Then I see a Node style import and npm. When did Node/NPM stop being dependencies and become standardized by JavaScript? Where's my raw es6 module?

2 comments

FWIW the import syntax is now part of standard JS, according to the ECMAScript 2026 specification:

https://developer.mozilla.org/en-US/docs/Web/JavaScript/Refe...

And node seems to be used only as a dev dependency, to test, benchmark and build/package the project. If you'd be inclined you can use the project's code as-is elsewhere, i.e. in the browser.

Bare module specifiers aren't just for Node! Deno and browsers support import maps e.g.

The library doesn't use any APIs beyond those in the JS standard, so I'm pretty confident it will work everywhere, but happy to publish in more places and run more tests. Any in particular that you'd like to see?

Mostly unrelated, but does anyone know how are you supposed to make path-less module specifiers work for Node if you are not using npm but rather system-installed JS packages (Debian etc. install node-* packages into /usr/share/nodejs/)? With `require` it just works, but with `import` it errors and suggests passing the absolute path (even though it clearly knows what path ...).

For some reason everybody in the JS world takes "download and execute random software from the Internet" as the only way to do things.

Try import maps, something like:

    {
      "imports": {
        "express": "/usr/share/nodejs/express/index.js",
        "another-module": "/usr/share/nodejs/another-module/index.js"
      }
    }
Then run node like: `node --import-map=./import-map.json app.js`

The Debian approach of having global versions of libraries seems like it's solving a different problem than the ones I have. I want each application to track and version its own dependencies, so that upgrading a dependency for one doesn't break another, and so that I can go back to an old project and be reasonably confident it'll still work. That ultimately led me to nix.

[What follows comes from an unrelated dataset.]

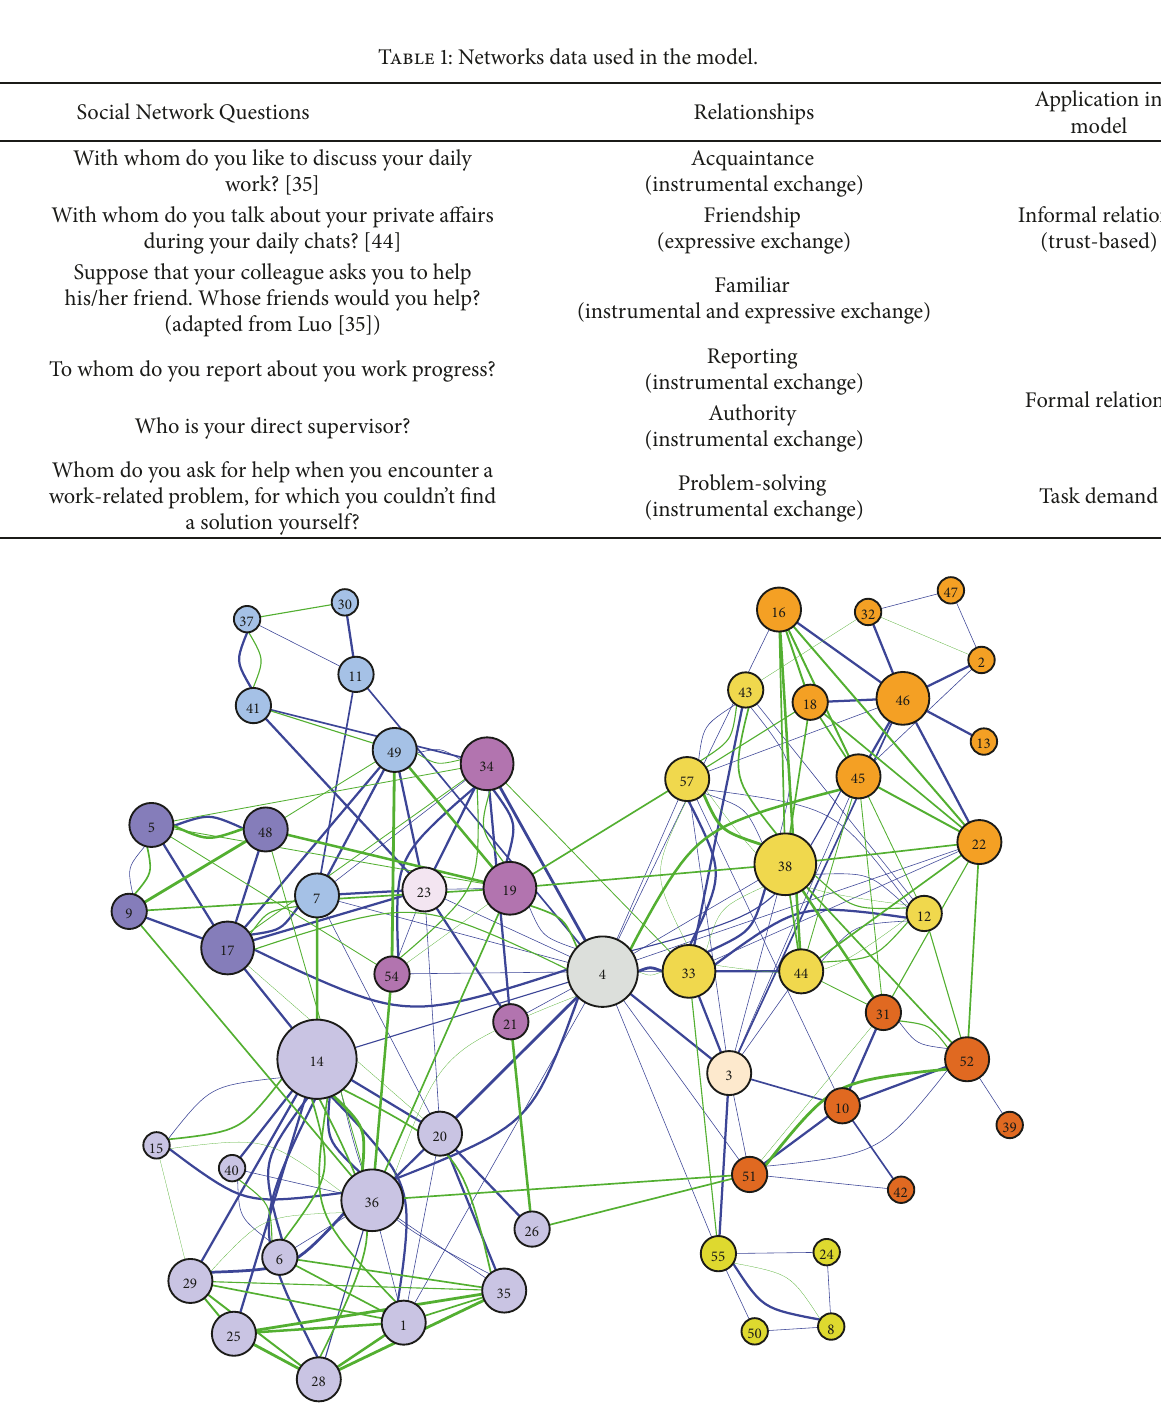
Figure 3: Multiplex model of organisational interdependencies. Nodes’ colours represent work units. Node size depicts node strength. Blue and green edges are formal and informal relations. Individual no. 4 works in both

I have a simpler solution to the latter problem: if upgrading a dependency package breaks anything (barring multi-year deprecation, limited-time experimental previews, etc.), I blacklist it and never install that package ever again. After all, they are clearly lacking on either their testing infrastructure or their development guidelines.

It's amazing how much the quality of installed software improves when you do this. Something our industry desperately needs.